# Bugatti B-1 ligher - how to adjust the flame?



## Freakazoid (Aug 12, 2012)

Ok so I just ordered a brand new Bugatti lighter from the internet, and would like to fill it with Xikar fuel... I looked up instructions as to how to do this, and I found a Stogie Boys youtube vid, which lists the 2nd step as to turn the fuel adjuster all the way down - just one problem, they don't tell you HOW to do this. I have looked over my lighter, and do not see how or where to adjust the flame. Can someone please help me?


thx


----------



## V-ret (Jun 25, 2012)

Same place you fill it up. Need a small flat head screwdriver to adjust it.


----------



## Freakazoid (Aug 12, 2012)

Thank you V-ret!


----------



## V-ret (Jun 25, 2012)

Word Son. Don't forget to introduce yourself in the new puffer fish forum.


----------



## Freakazoid (Aug 12, 2012)

One more question tho - I'm guessing you guys are not able to adjust your lighters once you're out and about? So in other words, if I'm at a nice lounge, but there is some wind and I want to turn up the lighter, I guess I'm SOL?


----------



## V-ret (Jun 25, 2012)

You could always leave a tool in your vehicle. I never worry too much because I always have a BIC on me (cigarette smoker) and if you are at a lounge then they should be able to provide you a light.

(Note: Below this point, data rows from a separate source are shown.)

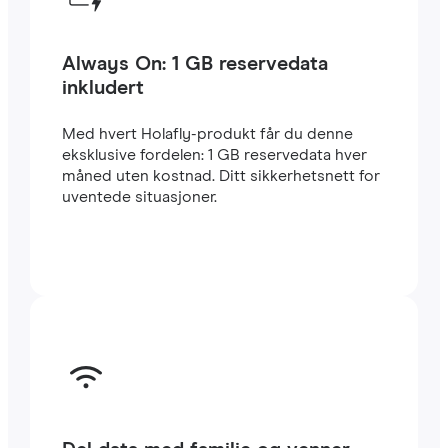
Always On: 1 GB reservedata
inkludert
Med hvert Holafly-produkt får du denne
eksklusive fordelen: 1 GB reservedata hver
måned uten kostnad. Ditt sikkerhetsnett for
uventede situasjoner.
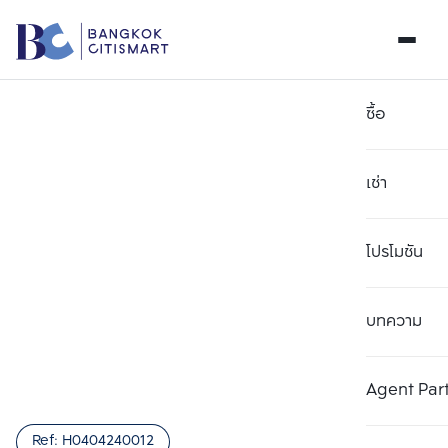
ซื้อ
เช่า
โปรโมชัน
บทความ
เลือกยูนิตเพื่อเปรียบเทียบ
ลบทั้งหมด
เลือกได้สูงสุด 3 รายการ
เพิ่มยูนิตเปรียบเทียบ
เพิ่มยูนิตเปรียบเทียบ
เพิ่มยูนิตเปรียบเทียบ
Agent Par
รายการที่ 1
รายการที่ 2
รายการที่ 3
Ref:
H0404240012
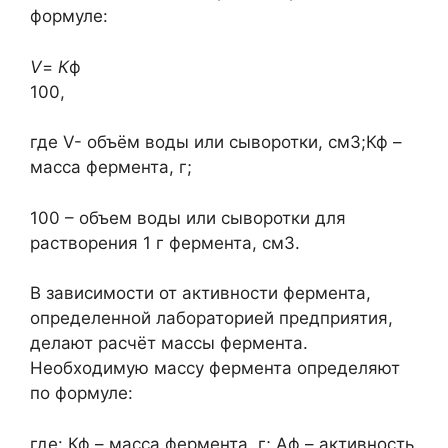
формуле:
V
=
К
ф
100,
где V- объём воды или сыворотки, см3;Кф –
масса фермента, г;
100 – объем воды или сыворотки для
растворения 1 г фермента, см3.
В зависимости от активности фермента,
определенной лабораторией предприятия,
делают расчёт массы фермента.
Необходимую массу фермента определяют
по формуле:
где: Кф – масса фермента, г; Аф – активность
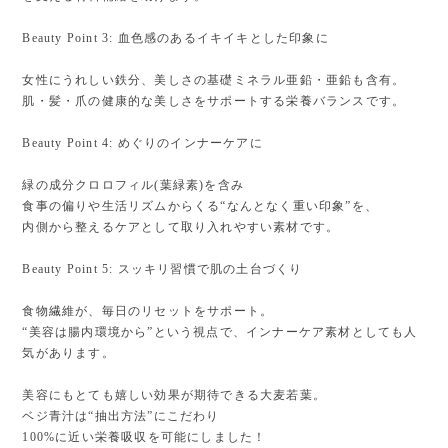
Beauty Point 3: 血色感のあるイキイキとした印象に
女性にうれしい鉄分、美しさの基礎ミネラル亜鉛・亜鉛も含有。
肌・髪・爪の健康的な美しさをサポートする栄養バランスです。
Beauty Point 4: めぐりのインナーケアに
緑の成分クロロフィル(葉緑素)を含み
食事の偏りや生活リズムからくる“なんとなく重い印象”を、
内側から整えるケアとして取り入れやすい素材です。
Beauty Point 5: スッキリ習慣で肌の土台づくり
食物繊維が、毎日のリセットをサポート。
“美容は腸内環境から”という視点で、インナーケア素材としても人
気があります。
美容にもとても嬉しい効果が期待できる大麦若葉。
ベジ青汁は“抽出方法”にこだわり
100%に近い栄養吸収を可能にしました！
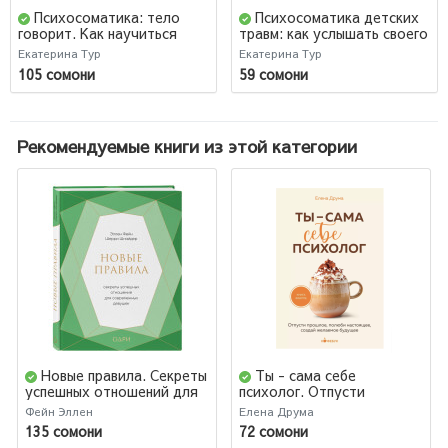
Психосоматика: тело
Психосоматика детских
говорит. Как научиться
травм: как услышать своего
слушать свое тело и
ребенка и помочь ему стать
Екатерина Тур
Екатерина Тур
подобрать ключ к его
здоровым (AB)
105 сомони
59 сомони
исцелению
Рекомендуемые книги из этой категории
Новые правила. Секреты
Ты - сама себе
успешных отношений для
психолог. Отпусти
современных девушек
прошлое, полюби
Фейн Эллен
Елена Друма
настоящее, создай
135 сомони
72 сомони
желаемое будущее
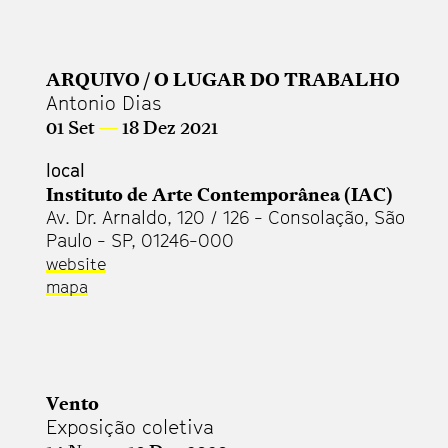
ARQUIVO / O LUGAR DO TRABALHO
Antonio Dias
01 Set
—
18 Dez 2021
local
Instituto de Arte Contemporânea (IAC)
Av. Dr. Arnaldo, 120 / 126 - Consolação, São
Paulo - SP, 01246-000
website
mapa
Vento
Exposição coletiva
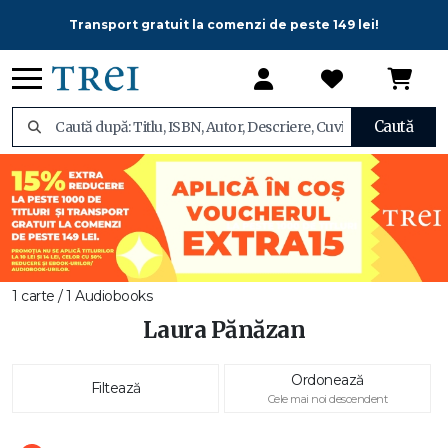
Transport gratuit la comenzi de peste 149 lei!
Caută
1 carte / 1 Audiobooks
Laura Pănăzan
Ordonează
Filtează
Cele mai noi descendent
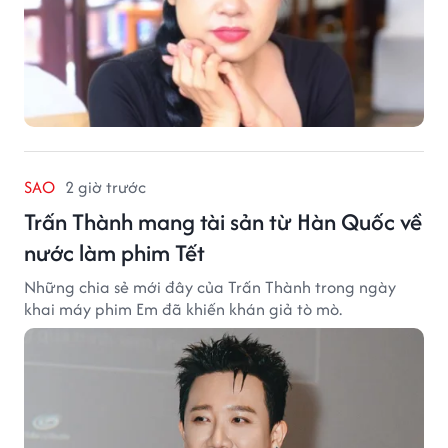
SAO
2 giờ trước
Trấn Thành mang tài sản từ Hàn Quốc về
nước làm phim Tết
Những chia sẻ mới đây của Trấn Thành trong ngày
khai máy phim Em đã khiến khán giả tò mò.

EDIT: People say don't use a bic, but I don't care


----------



## Shemp75 (May 26, 2012)

V-ret said:


> EDIT: People say don't use a bic, but I don't care


V-ret.... dont use a bic lighter on cigars!

Thats like using plastic utensils on a nice surf and turf meal.


----------



## V-ret (Jun 25, 2012)

lol. :mn


----------